Transcribe the data underneath exactly, keeping every word in place.

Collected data
────────────────────
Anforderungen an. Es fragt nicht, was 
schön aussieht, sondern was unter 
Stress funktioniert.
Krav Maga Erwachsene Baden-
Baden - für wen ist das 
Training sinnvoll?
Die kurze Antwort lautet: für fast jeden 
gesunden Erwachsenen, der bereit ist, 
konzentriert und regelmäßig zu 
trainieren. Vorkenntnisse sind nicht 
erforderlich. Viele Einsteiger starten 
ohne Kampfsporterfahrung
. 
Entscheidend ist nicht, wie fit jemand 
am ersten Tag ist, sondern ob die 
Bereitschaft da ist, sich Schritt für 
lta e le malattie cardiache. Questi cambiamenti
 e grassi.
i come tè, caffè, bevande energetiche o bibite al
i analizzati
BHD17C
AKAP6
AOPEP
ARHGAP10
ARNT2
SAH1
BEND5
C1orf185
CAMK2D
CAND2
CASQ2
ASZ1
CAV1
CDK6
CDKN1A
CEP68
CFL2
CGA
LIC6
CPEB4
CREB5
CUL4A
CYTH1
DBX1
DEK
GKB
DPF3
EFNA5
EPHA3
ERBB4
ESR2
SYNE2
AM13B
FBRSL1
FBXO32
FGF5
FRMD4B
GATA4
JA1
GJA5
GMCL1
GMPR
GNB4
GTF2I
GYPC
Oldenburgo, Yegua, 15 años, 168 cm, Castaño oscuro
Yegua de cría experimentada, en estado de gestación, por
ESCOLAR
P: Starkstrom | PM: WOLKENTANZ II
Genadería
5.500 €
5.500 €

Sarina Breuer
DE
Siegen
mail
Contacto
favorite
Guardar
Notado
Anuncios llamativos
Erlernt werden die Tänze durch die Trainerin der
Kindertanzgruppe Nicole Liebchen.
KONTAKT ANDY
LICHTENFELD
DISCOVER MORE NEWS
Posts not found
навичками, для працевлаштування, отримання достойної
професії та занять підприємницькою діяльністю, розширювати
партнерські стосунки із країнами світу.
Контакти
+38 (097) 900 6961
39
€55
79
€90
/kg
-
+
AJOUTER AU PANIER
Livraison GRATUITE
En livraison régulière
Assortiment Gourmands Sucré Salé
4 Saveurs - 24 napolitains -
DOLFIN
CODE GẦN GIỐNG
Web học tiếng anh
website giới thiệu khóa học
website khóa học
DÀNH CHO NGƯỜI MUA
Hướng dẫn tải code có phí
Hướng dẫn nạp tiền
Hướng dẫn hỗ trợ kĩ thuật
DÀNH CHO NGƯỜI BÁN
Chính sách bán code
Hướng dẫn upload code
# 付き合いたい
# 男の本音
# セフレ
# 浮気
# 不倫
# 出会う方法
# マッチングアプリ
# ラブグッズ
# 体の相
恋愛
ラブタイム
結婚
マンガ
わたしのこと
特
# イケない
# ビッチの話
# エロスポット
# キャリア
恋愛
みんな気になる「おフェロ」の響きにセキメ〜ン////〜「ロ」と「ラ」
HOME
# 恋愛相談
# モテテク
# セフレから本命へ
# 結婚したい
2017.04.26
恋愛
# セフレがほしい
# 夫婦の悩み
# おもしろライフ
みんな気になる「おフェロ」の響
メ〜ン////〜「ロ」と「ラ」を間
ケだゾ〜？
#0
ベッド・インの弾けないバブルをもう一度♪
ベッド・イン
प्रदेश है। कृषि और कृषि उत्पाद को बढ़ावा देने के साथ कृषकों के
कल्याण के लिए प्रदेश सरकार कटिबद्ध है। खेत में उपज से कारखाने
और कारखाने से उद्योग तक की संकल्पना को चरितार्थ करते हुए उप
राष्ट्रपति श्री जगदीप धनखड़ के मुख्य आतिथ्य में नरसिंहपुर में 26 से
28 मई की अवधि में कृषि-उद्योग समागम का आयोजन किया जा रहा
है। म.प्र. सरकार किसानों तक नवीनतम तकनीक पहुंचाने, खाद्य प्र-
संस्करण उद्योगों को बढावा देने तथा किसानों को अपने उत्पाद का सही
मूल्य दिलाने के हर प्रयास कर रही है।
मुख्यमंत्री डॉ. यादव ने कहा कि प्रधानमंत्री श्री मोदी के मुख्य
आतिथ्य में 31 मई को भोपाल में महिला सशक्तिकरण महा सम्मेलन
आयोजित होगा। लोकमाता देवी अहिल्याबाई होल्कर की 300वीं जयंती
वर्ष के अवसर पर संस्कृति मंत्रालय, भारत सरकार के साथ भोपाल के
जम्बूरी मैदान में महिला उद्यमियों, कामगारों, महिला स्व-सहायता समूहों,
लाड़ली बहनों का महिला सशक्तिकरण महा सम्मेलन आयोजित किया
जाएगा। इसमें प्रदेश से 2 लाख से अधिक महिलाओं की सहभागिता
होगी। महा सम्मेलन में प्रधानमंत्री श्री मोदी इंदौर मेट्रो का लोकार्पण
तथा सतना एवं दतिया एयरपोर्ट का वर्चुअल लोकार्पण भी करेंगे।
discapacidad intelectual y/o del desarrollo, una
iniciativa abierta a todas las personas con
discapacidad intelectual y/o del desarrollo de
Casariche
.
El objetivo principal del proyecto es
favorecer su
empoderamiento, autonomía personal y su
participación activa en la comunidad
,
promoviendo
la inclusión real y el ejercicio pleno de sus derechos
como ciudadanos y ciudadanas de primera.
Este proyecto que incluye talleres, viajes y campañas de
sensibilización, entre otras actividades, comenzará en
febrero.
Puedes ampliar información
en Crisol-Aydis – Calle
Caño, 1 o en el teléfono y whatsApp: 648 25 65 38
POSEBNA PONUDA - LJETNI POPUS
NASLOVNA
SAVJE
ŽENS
────────────────────
▶ [OUTPUT FOR THIS EXERCISE]
Anforderungen an. Es fragt nicht, was 
schön aussieht, sondern was unter 
Stress funktioniert.
Krav Maga Erwachsene Baden-
Baden - für wen ist das 
Training sinnvoll?
Die kurze Antwort lautet: für fast jeden 
gesunden Erwachsenen, der bereit ist, 
konzentriert und regelmäßig zu 
trainieren. Vorkenntnisse sind nicht 
erforderlich. Viele Einsteiger starten 
ohne Kampfsporterfahrung
. 
Entscheidend ist nicht, wie fit jemand 
am ersten Tag ist, sondern ob die 
Bereitschaft da ist, sich Schritt für 
lta e le malattie cardiache. Questi cambiamenti
 e grassi.
i come tè, caffè, bevande energetiche o bibite al
i analizzati
BHD17C
AKAP6
AOPEP
ARHGAP10
ARNT2
SAH1
BEND5
C1orf185
CAMK2D
CAND2
CASQ2
ASZ1
CAV1
CDK6
CDKN1A
CEP68
CFL2
CGA
LIC6
CPEB4
CREB5
CUL4A
CYTH1
DBX1
DEK
GKB
DPF3
EFNA5
EPHA3
ERBB4
ESR2
SYNE2
AM13B
FBRSL1
FBXO32
FGF5
FRMD4B
GATA4
JA1
GJA5
GMCL1
GMPR
GNB4
GTF2I
GYPC
Oldenburgo, Yegua, 15 años, 168 cm, Castaño oscuro
Yegua de cría experimentada, en estado de gestación, por
ESCOLAR
P: Starkstrom | PM: WOLKENTANZ II
Genadería
5.500 €
5.500 €

Sarina Breuer
DE
Siegen
mail
Contacto
favorite
Guardar
Notado
Anuncios llamativos
Erlernt werden die Tänze durch die Trainerin der
Kindertanzgruppe Nicole Liebchen.
KONTAKT ANDY
LICHTENFELD
DISCOVER MORE NEWS
Posts not found
навичками, для працевлаштування, отримання достойної
професії та занять підприємницькою діяльністю, розширювати
партнерські стосунки із країнами світу.
Контакти
+38 (097) 900 6961
39
€55
79
€90
/kg
-
+
AJOUTER AU PANIER
Livraison GRATUITE
En livraison régulière
Assortiment Gourmands Sucré Salé
4 Saveurs - 24 napolitains -
DOLFIN
CODE GẦN GIỐNG
Web học tiếng anh
website giới thiệu khóa học
website khóa học
DÀNH CHO NGƯỜI MUA
Hướng dẫn tải code có phí
Hướng dẫn nạp tiền
Hướng dẫn hỗ trợ kĩ thuật
DÀNH CHO NGƯỜI BÁN
Chính sách bán code
Hướng dẫn upload code
# 付き合いたい
# 男の本音
# セフレ
# 浮気
# 不倫
# 出会う方法
# マッチングアプリ
# ラブグッズ
# 体の相
恋愛
ラブタイム
結婚
マンガ
わたしのこと
特
# イケない
# ビッチの話
# エロスポット
# キャリア
恋愛
みんな気になる「おフェロ」の響きにセキメ〜ン////〜「ロ」と「ラ」
HOME
# 恋愛相談
# モテテク
# セフレから本命へ
# 結婚したい
2017.04.26
恋愛
# セフレがほしい
# 夫婦の悩み
# おもしろライフ
みんな気になる「おフェロ」の響
メ〜ン////〜「ロ」と「ラ」を間
ケだゾ〜？
#0
ベッド・インの弾けないバブルをもう一度♪
ベッド・イン
प्रदेश है। कृषि और कृषि उत्पाद को बढ़ावा देने के साथ कृषकों के
कल्याण के लिए प्रदेश सरकार कटिबद्ध है। खेत में उपज से कारखाने
और कारखाने से उद्योग तक की संकल्पना को चरितार्थ करते हुए उप
राष्ट्रपति श्री जगदीप धनखड़ के मुख्य आतिथ्य में नरसिंहपुर में 26 से
28 मई की अवधि में कृषि-उद्योग समागम का आयोजन किया जा रहा
है। म.प्र. सरकार किसानों तक नवीनतम तकनीक पहुंचाने, खाद्य प्र-
संस्करण उद्योगों को बढावा देने तथा किसानों को अपने उत्पाद का सही
मूल्य दिलाने के हर प्रयास कर रही है।
मुख्यमंत्री डॉ. यादव ने कहा कि प्रधानमंत्री श्री मोदी के मुख्य
आतिथ्य में 31 मई को भोपाल में महिला सशक्तिकरण महा सम्मेलन
आयोजित होगा। लोकमाता देवी अहिल्याबाई होल्कर की 300वीं जयंती
वर्ष के अवसर पर संस्कृति मंत्रालय, भारत सरकार के साथ भोपाल के
जम्बूरी मैदान में महिला उद्यमियों, कामगारों, महिला स्व-सहायता समूहों,
लाड़ली बहनों का महिला सशक्तिकरण महा सम्मेलन आयोजित किया
जाएगा। इसमें प्रदेश से 2 लाख से अधिक महिलाओं की सहभागिता
होगी। महा सम्मेलन में प्रधानमंत्री श्री मोदी इंदौर मेट्रो का लोकार्पण
तथा सतना एवं दतिया एयरपोर्ट का वर्चुअल लोकार्पण भी करेंगे।
discapacidad intelectual y/o del desarrollo, una
iniciativa abierta a todas las personas con
discapacidad intelectual y/o del desarrollo de
Casariche
.
El objetivo principal del proyecto es
favorecer su
empoderamiento, autonomía personal y su
participación activa en la comunidad
,
promoviendo
la inclusión real y el ejercicio pleno de sus derechos
como ciudadanos y ciudadanas de primera.
Este proyecto que incluye talleres, viajes y campañas de
sensibilización, entre otras actividades, comenzará en
febrero.
Puedes ampliar información
en Crisol-Aydis – Calle
Caño, 1 o en el teléfono y whatsApp: 648 25 65 38
POSEBNA PONUDA - LJETNI POPUS
NASLOVNA
SAVJE
ŽENS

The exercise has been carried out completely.